### [RECORDS FOR THIS TASK]
--------------------

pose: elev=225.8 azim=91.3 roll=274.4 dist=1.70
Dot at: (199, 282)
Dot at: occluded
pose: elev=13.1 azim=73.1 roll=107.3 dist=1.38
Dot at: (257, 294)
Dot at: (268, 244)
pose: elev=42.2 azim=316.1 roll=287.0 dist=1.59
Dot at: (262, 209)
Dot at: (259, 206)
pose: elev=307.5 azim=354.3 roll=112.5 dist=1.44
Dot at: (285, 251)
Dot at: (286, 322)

--------------------

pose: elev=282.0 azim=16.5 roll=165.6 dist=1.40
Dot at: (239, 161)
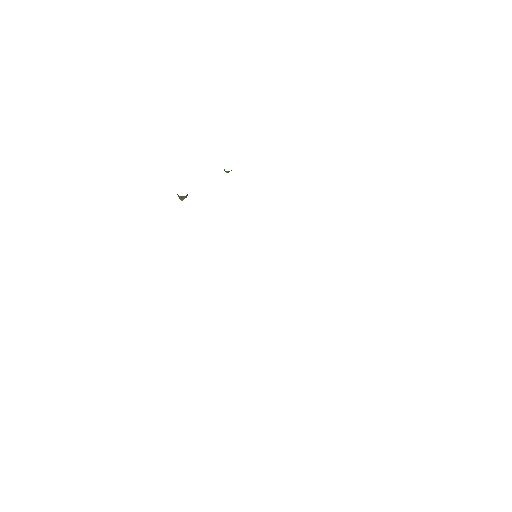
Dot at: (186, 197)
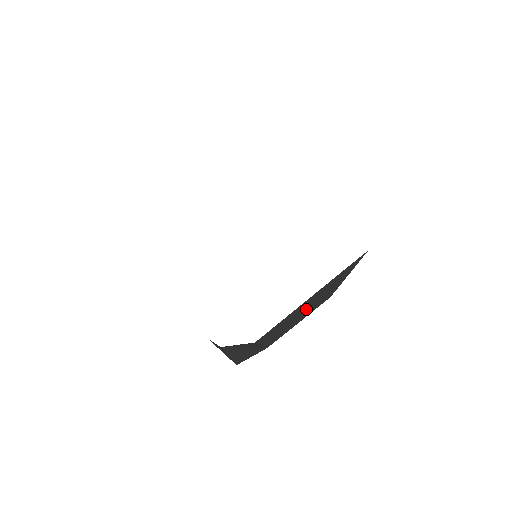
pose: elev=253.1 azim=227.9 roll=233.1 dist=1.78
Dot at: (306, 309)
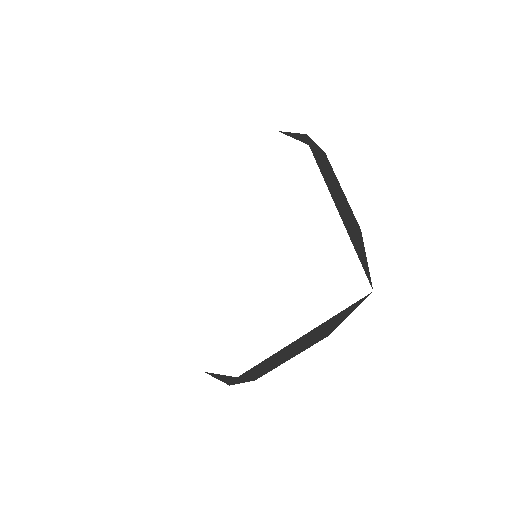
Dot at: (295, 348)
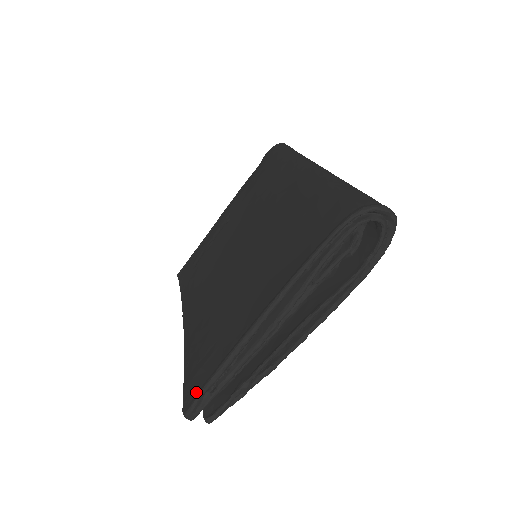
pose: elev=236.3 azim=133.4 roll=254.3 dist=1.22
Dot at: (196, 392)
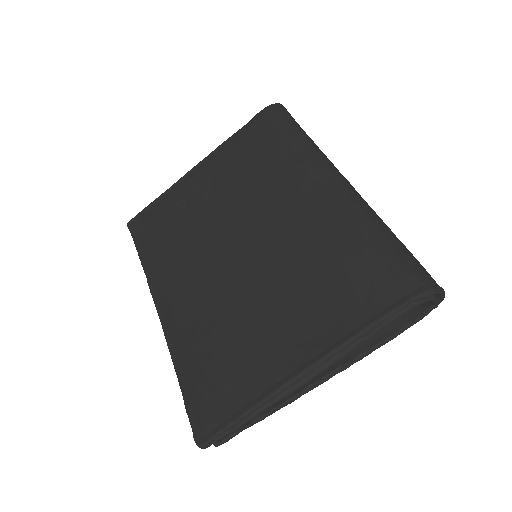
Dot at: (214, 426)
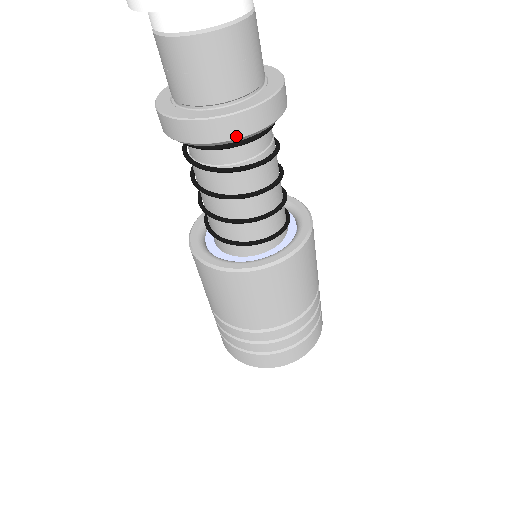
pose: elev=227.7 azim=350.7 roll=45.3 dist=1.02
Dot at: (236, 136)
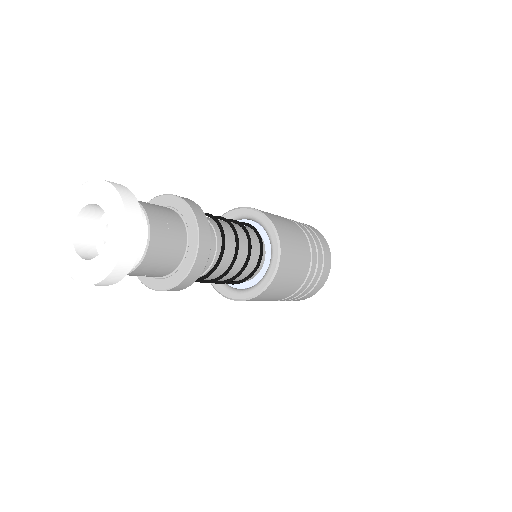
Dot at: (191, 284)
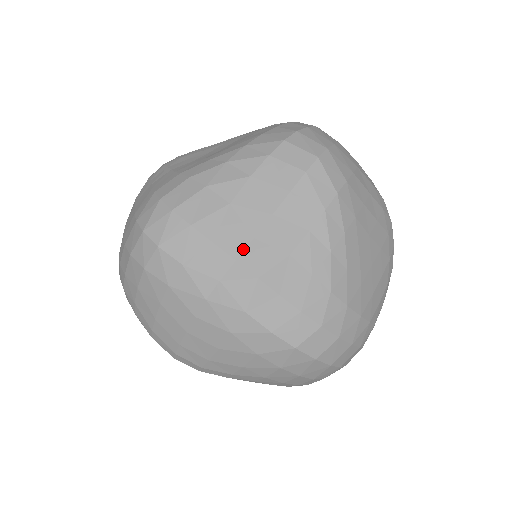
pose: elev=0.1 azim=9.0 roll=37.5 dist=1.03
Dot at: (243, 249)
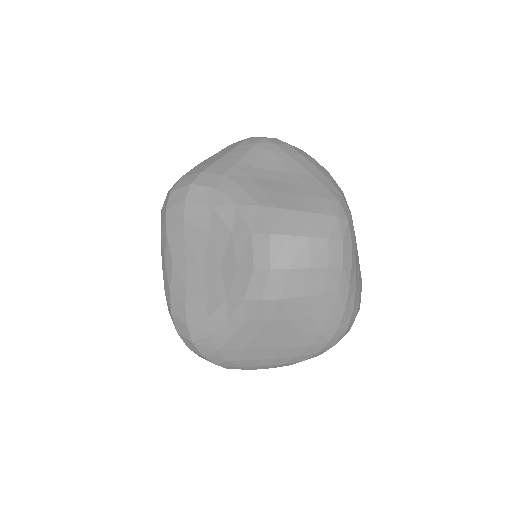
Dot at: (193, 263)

--------------------

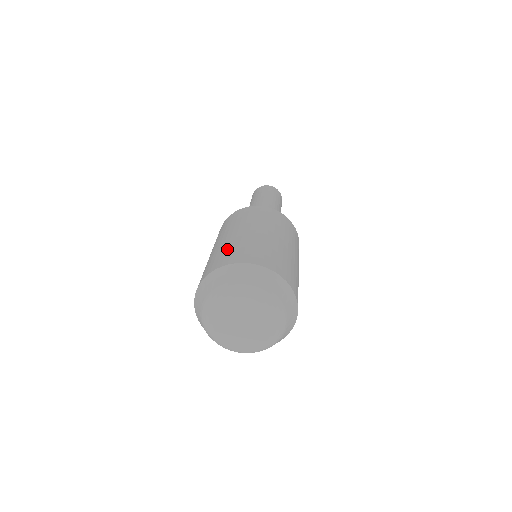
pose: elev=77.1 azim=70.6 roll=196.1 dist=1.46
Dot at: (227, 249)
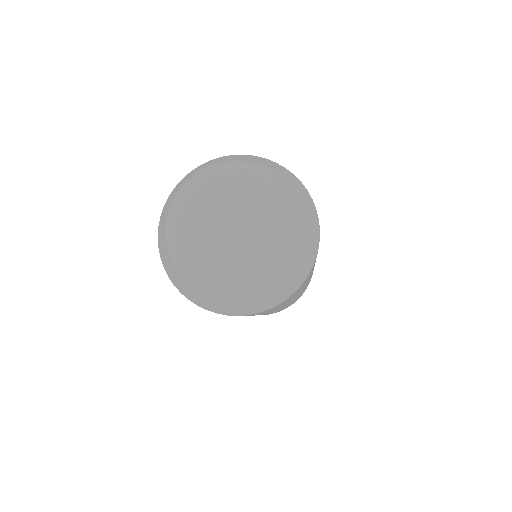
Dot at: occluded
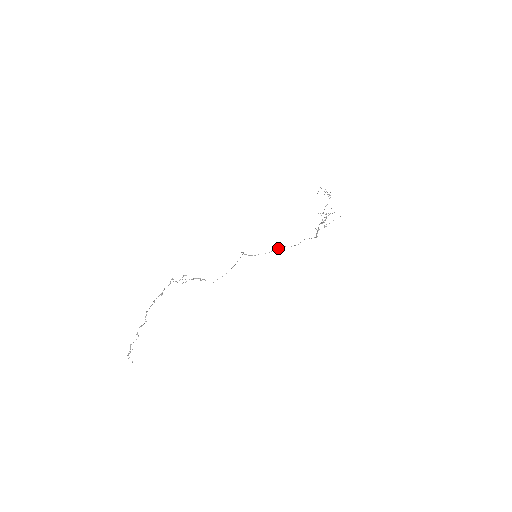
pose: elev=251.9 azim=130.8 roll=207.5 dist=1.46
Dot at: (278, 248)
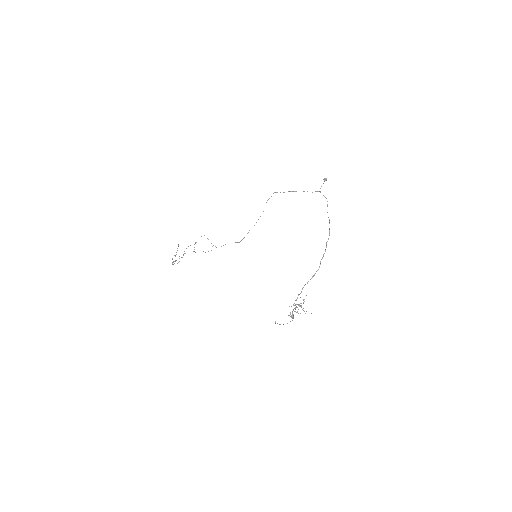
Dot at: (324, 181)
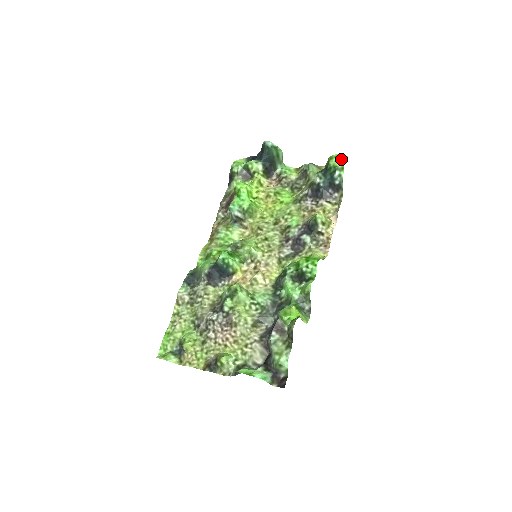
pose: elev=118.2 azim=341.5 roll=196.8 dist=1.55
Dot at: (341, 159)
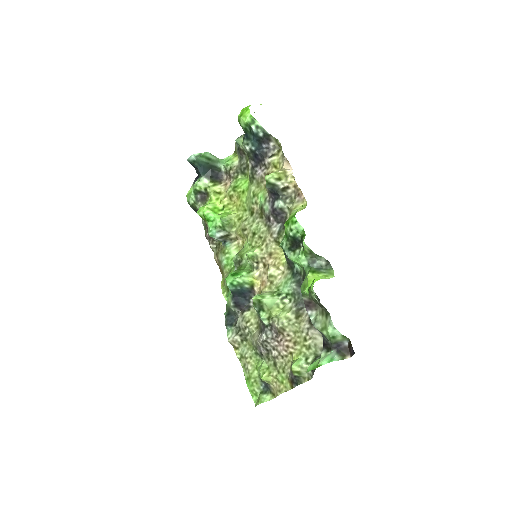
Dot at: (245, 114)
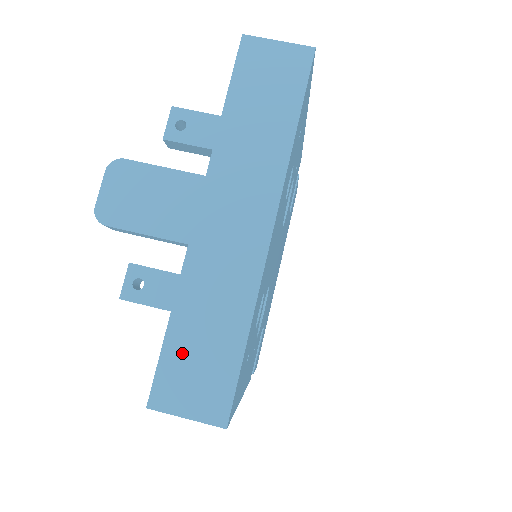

--------------------

Write out the data again, beginning at the line with "pose: elev=42.2 azim=316.1" and continuing up to and including the line with "Dot at: (286, 322)".

pose: elev=42.2 azim=316.1 roll=287.0 dist=1.59
Dot at: (262, 209)
Dot at: (259, 206)
pose: elev=307.5 azim=354.3 roll=112.5 dist=1.44
Dot at: (285, 251)
Dot at: (286, 322)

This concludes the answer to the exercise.